The Shadow of the Glen
Synge, John Millington
The Shadow of the Glen
John Millington Synge
The Shadow of the Glen
Persons
Dan Burke, farmer and herd
Nora Burke, his wife
Michael Dara, a young herd
A Tramp
Scene
The last cottage at the head of a long glen in County Wicklow
Act I
Cottage kitchen; turf fire on the right; a bed near it against the wall with a body lying on it covered with a sheet. A door is at the other end of the room, with a low table near it, and stools, or wooden chairs. There are a couple of glasses on the table, and a bottle of whiskey, as if for a wake, with two cups, a tea-pot, and a home-made cake. There is another small door near the bed. Nora Burke is moving about the room, settling a few things and lighting candles on the table, looking now and then at the bed with an uneasy look. Someone knocks softly at the door [on the left]. She takes up a stocking with money from the table and puts it in her pocket. Then she opens the door.
TRAMP outside. Good evening to you, lady of the house.
NORA. Good evening kindly, stranger, it's a wild night, God help you, to be out in the rain falling.
TRAMP. It is surely, and I walking to Brittas from the Aughrim fair.
NORA. Is it walking on your feet, stranger?
TRAMP. On my two feet, lady of the house, and when I saw the light below I thought maybe if you'd a sup of new milk and a quiet decent corner where a man could sleep. ... He looks in past her and sees the body on the bed.

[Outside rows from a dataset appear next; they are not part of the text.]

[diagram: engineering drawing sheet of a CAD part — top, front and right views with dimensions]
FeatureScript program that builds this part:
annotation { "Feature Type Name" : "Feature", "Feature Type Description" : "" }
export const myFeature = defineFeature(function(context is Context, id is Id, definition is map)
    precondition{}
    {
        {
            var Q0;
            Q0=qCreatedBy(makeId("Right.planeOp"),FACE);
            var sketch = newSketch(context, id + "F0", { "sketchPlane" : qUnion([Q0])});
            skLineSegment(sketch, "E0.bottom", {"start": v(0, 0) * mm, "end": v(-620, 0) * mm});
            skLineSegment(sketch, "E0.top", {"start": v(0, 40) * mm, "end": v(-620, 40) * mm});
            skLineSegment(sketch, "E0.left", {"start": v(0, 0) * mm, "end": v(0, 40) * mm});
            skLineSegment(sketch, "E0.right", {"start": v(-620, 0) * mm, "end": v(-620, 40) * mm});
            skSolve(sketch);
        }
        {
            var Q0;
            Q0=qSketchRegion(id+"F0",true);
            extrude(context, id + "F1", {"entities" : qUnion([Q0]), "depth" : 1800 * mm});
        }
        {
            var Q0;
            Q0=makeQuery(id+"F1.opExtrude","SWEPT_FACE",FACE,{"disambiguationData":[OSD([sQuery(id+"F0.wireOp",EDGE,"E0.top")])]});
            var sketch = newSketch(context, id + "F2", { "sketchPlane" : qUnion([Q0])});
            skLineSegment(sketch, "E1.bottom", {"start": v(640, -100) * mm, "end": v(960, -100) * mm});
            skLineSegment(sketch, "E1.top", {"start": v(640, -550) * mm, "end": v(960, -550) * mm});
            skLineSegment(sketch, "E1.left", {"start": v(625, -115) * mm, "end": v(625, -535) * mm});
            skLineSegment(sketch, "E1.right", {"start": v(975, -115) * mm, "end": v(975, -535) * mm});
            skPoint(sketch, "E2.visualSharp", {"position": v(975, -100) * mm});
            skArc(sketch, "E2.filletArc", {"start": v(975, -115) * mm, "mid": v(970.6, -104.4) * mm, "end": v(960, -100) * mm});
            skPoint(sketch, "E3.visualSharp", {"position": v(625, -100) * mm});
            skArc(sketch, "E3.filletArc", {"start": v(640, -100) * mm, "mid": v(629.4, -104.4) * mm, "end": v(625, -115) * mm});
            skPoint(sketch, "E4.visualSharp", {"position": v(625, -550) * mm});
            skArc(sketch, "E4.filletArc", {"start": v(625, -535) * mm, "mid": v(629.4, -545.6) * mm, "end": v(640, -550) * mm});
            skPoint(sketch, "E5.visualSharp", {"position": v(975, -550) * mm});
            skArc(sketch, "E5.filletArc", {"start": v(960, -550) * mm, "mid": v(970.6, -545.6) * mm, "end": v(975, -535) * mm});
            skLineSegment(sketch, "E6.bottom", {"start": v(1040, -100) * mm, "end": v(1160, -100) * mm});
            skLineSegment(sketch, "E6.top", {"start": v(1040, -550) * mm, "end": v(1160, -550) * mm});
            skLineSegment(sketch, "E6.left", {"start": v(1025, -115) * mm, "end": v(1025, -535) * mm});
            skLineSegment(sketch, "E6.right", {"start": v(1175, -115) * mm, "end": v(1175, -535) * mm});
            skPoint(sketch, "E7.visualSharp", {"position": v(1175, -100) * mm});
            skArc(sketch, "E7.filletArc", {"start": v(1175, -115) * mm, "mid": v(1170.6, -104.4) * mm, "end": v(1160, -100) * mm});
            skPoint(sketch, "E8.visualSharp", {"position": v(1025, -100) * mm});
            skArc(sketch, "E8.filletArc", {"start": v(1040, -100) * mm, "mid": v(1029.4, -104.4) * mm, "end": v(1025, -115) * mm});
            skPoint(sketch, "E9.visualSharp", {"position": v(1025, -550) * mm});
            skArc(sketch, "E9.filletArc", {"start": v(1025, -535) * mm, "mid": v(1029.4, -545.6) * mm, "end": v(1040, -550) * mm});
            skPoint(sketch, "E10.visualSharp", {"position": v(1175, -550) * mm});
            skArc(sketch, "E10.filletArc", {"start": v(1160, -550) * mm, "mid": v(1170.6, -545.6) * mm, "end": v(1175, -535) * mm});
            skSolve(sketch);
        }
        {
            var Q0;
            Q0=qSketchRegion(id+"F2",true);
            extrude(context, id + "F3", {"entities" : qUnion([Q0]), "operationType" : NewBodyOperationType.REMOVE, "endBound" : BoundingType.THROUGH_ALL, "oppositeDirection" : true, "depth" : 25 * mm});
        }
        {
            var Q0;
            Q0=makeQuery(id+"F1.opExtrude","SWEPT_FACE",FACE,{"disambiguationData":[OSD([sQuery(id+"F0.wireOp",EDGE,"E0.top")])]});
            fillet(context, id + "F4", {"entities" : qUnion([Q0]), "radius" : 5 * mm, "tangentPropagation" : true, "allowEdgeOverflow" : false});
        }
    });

The Lord have mercy on us all!
NORA. It doesn't matter any way, stranger, come in out of the rain.
TRAMP coming in slowly and going towards the bed. Is it departed he is?
NORA. It is, stranger. He's after dying on me, God forgive him, and there I am now with a hundred sheep beyond on the hills, and no turf drawn for the winter.
TRAMP looking closely at the body. It's a queer look is on him for a man that's dead.
NORA half-humorously. He was always queer, stranger, and I suppose them that's queer and they living men will be queer bodies after.
TRAMP. Isn't it a great wonder you're letting him lie there, and he not tidied, or laid out itself?
NORA coming to the bed. I was afeard, stranger, for he put a black curse on me this morning if I'd touch his body the time he'd die sudden, or let anyone touch it except his sister only, and it's ten miles away she lives, in the big glen over the hill.
TRAMP looking at her and nodding slowly. It's a queer story he wouldn't let his own wife touch him, and he dying quiet in his bed.
NORA. He was an old man, and an odd man, stranger, and it's always up on the hills he was, thinking thoughts in the dark mist. She pulls back a bit [more] of the sheet. Lay your hand on him now, and tell me if it's cold he is surely.
TRAMP. Is it getting the curse on me you'd be, woman of the house? I wouldn't lay my hand on him for the Lough Nahanagan and it filled with gold.
NORA looking uneasily at the body. Maybe cold would be no sign of death with the like of him, for he was always cold, every day since I knew him, – and every night, stranger – she covers up his face and comes away from the bed; but I'm thinking it's dead he is surely, for he's complaining a while back of a pain in his heart, and this morning, the time he was going off to Brittas for three days or four, he was taken with a sharp turn.